Filtering by Test Name
Sometimes the test you care about is buried in a file with many other tests. The -t (or --testNamePattern) option filters by the test's name rather than the filename. It accepts a regex pattern and matches against the full test name, which includes any describe block names:
vitest -t "handles empty input"You can combine this with a file filter to narrow things down further:
vitest utils -t "handles empty input"This runs only tests whose name matches "handles empty input" inside files matching utils.
Filtering by Line Number
When you're looking at a specific test in your editor, you often just want to run that one test. You can point directly to a line number:
vitest basic/foo.test.ts:10Vitest will run the test that contains line 10. This requires the full filename (relative or absolute):
vitest basic/foo.test.ts:10 # ✅
vitest ./basic/foo.test.ts:10 # ✅
vitest /users/project/basic/foo.test.ts:10 # ✅
vitest foo:10 # ❌ partial name won't work
vitest ./basic/foo:10 # ❌ missing file extensionTo run multiple specific tests, separate them with spaces:
vitest basic/foo.test.ts:10 basic/foo.test.ts:25 # ✅
vitest basic/foo.test.ts:10-25 # ❌ ranges are not supportedFiltering by Tags
For larger projects, you may want to categorize tests and run them by category. Tags let you label tests and then filter by those labels from the CLI:
test('renders a form', { tags: ['frontend'] }, () => {
// ...
})
test('calls an external API', { tags: ['backend'] }, () => {
// ...
})vitest --tags-filter=frontendThis is particularly helpful in CI pipelines where you might want to run frontend and backend tests in separate jobs, or skip slow integration tests during quick checks.

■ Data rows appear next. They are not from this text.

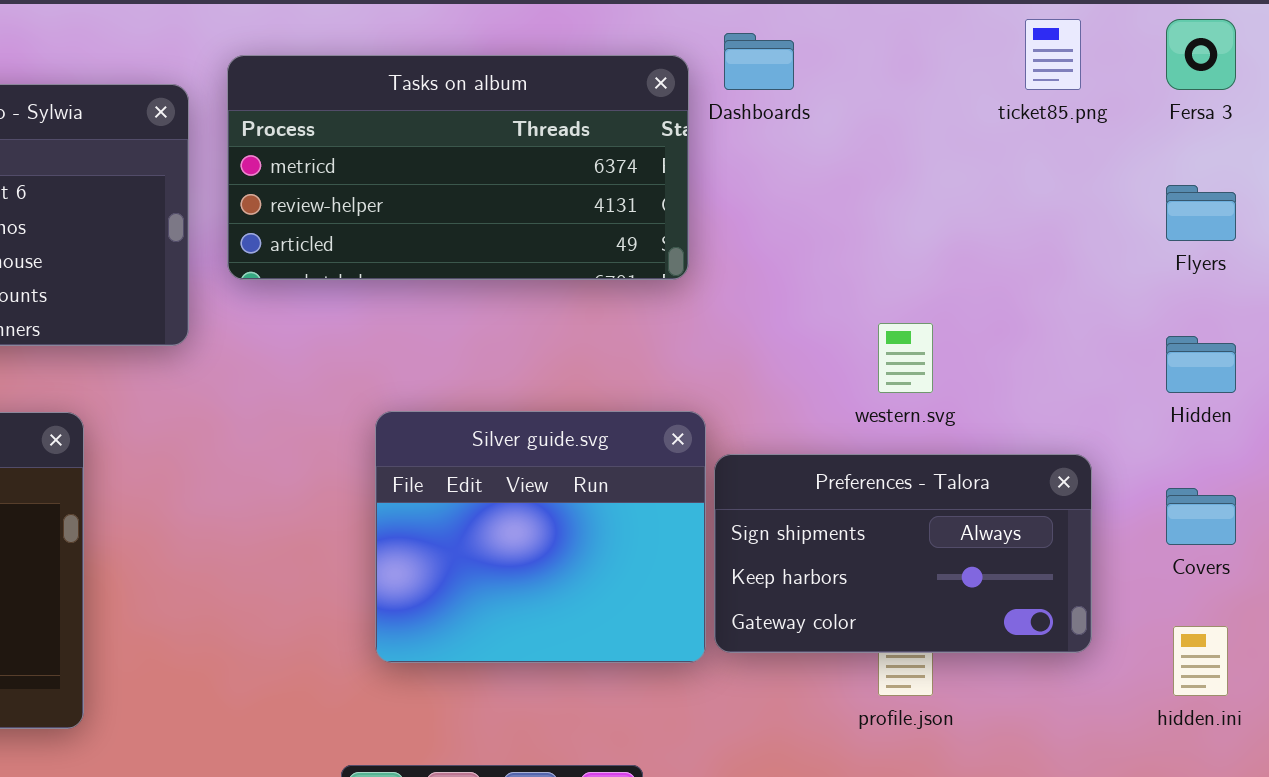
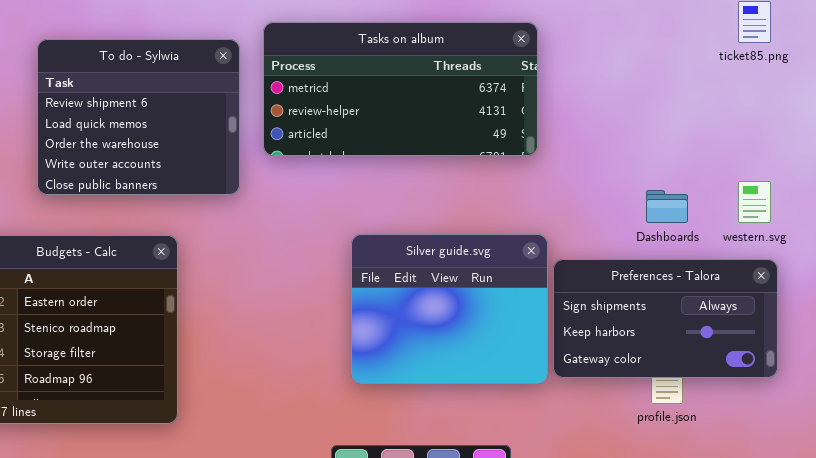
Dashboards: [724,33,794,90] -> [646,190,688,223], moved
western.svg: [878,323,933,393] -> [738,181,771,223], moved

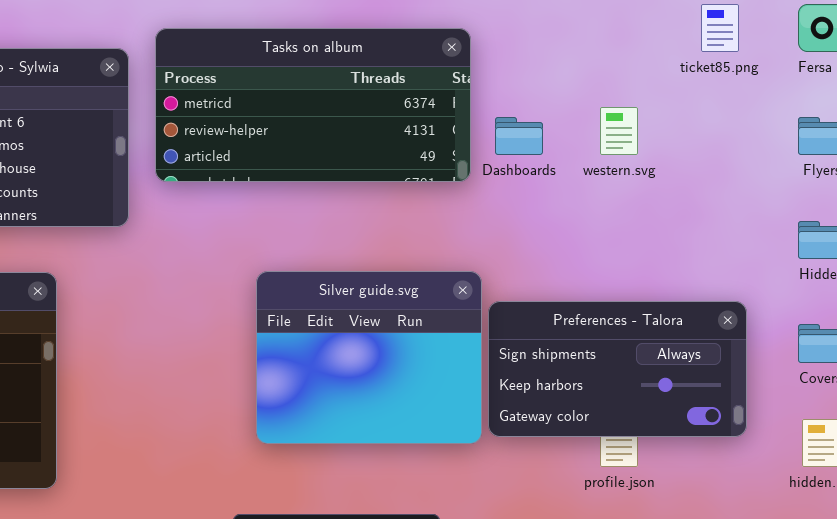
western.svg: [738,181,771,223] -> [600,107,638,155], moved
Dashboards: [646,190,688,223] -> [495,117,543,155], moved

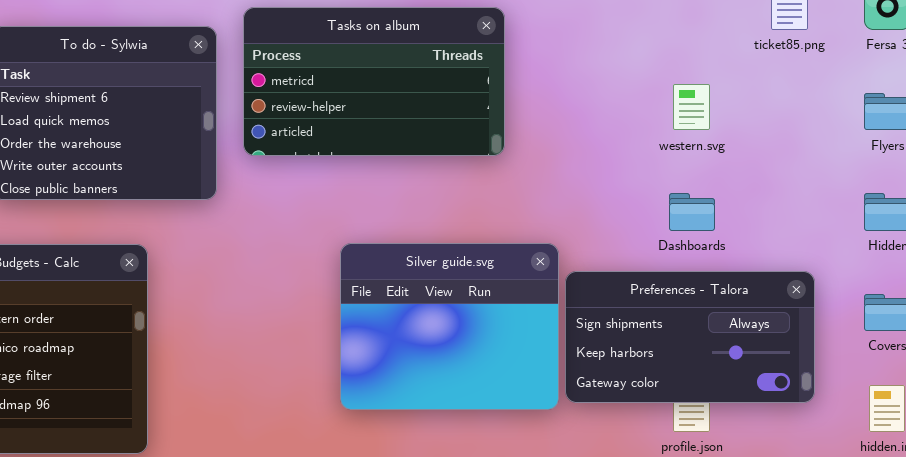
Tasks on album: [155,28,471,182] -> [243,7,505,156], resized
Dashboards: [495,117,543,155] -> [669,193,715,231], moved

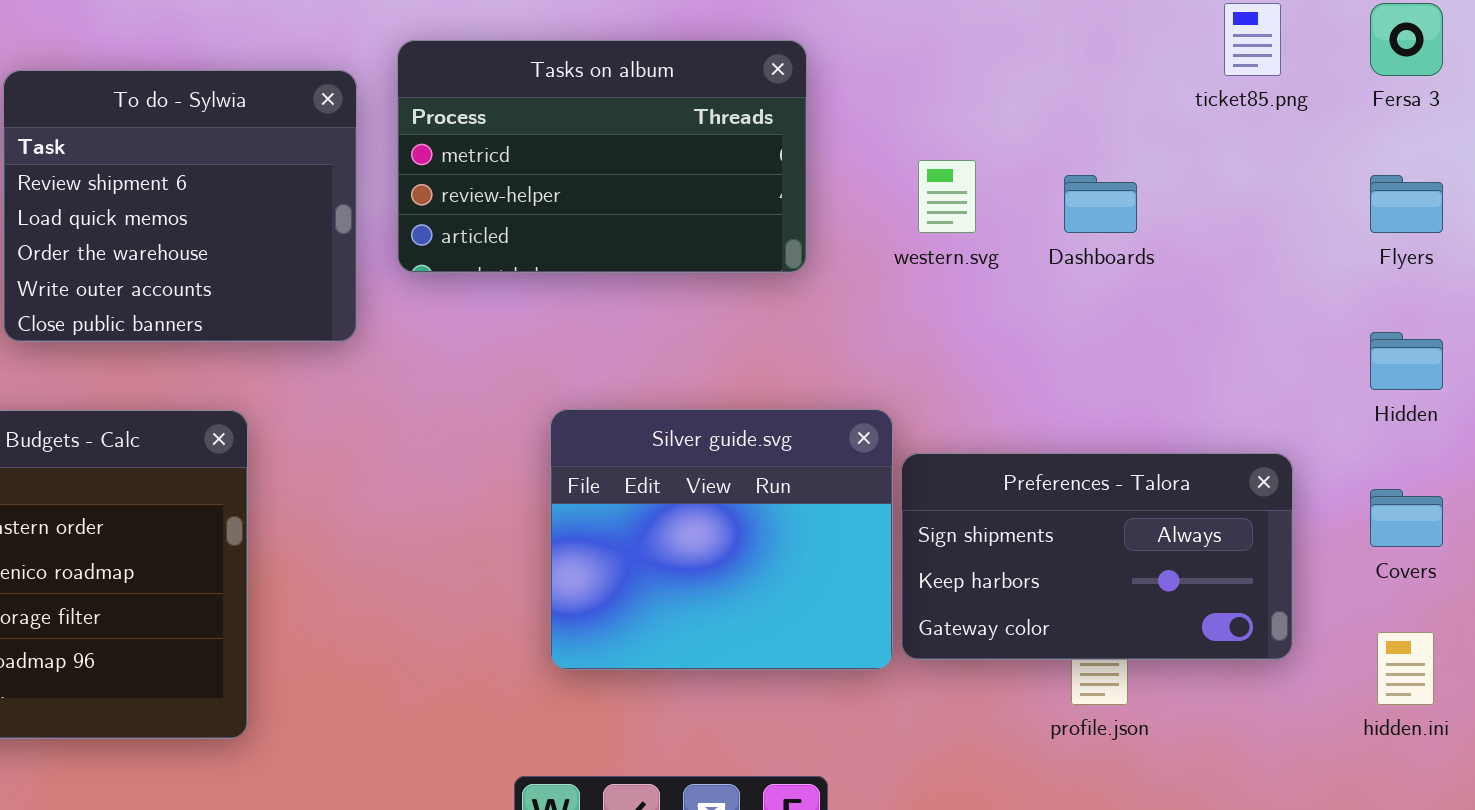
western.svg: [673,84,710,130] -> [918,160,976,233], moved
Dashboards: [669,193,715,231] -> [1064,175,1137,233], moved

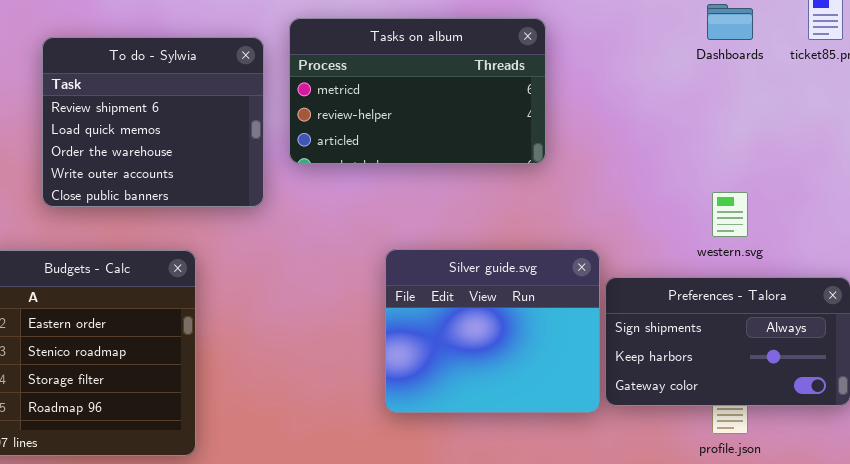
western.svg: [918,160,976,233] -> [712,192,748,237], moved
Dashboards: [1064,175,1137,233] -> [707,4,753,40], moved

Focusing on Specific Tests with .only
When you're debugging a failing test, you want to run just that test without modifying CLI arguments every time. Adding .only to a test or suite tells Vitest to skip everything else in the file:
import { describe, expect, it } from 'vitest'
describe.only('suite', () => {
it('test', () => {
// This runs because the suite is marked with .only
expect(Math.sqrt(4)).toBe(2)
})
})
describe('another suite', () => {
it('skipped test', () => {
// This does not run
expect(Math.sqrt(4)).toBe(2)
})
it.only('focused test', () => {
// This also runs because it is marked with .only
expect(Math.sqrt(4)).toBe(2)
})
})You can use .only on both describe blocks and individual tests. When any test or suite in a file is marked with .only, all unmarked tests in that file are skipped.
WARNING
Remember to remove .only before committing. By default, Vitest will fail the entire test run if it encounters .only in CI (when process.env.CI is set), preventing you from accidentally skipping tests in your pipeline. This behavior is controlled by the allowOnly option.
To catch .only even earlier, the no-focused-tests ESLint rule (also available in oxlint) can flag it in your editor before you commit.
Skipping Tests with .skip
The opposite of .only is .skip. Use it to temporarily disable a test or suite without deleting it. Skipped tests still show up in the report so you don't forget about them:
import { describe, expect, it } from 'vitest'
describe.skip('skipped suite', () => {
it('test', () => {
// This entire suite is skipped
expect(Math.sqrt(4)).toBe(2)
})
})
describe('suite', () => {
it.skip('skipped test', () => {
// Just this one test is skipped
expect(Math.sqrt(4)).toBe(2)
})
})This is useful when a test is flaky or depends on an external service that's temporarily down. It lets you keep the test in place as a reminder while unblocking the rest of the suite.
Placeholder Tests with .todo
When planning new features, you might know what tests you'll need before you write the actual implementation. .todo marks a test as planned but not yet written. It shows up in the report as a reminder:
import { describe, it } from 'vitest'
describe.todo('unimplemented suite')
describe('suite', () => {
it.todo('unimplemented test')
})Unlike .skip, a .todo test has no test body. It's purely a placeholder for future work.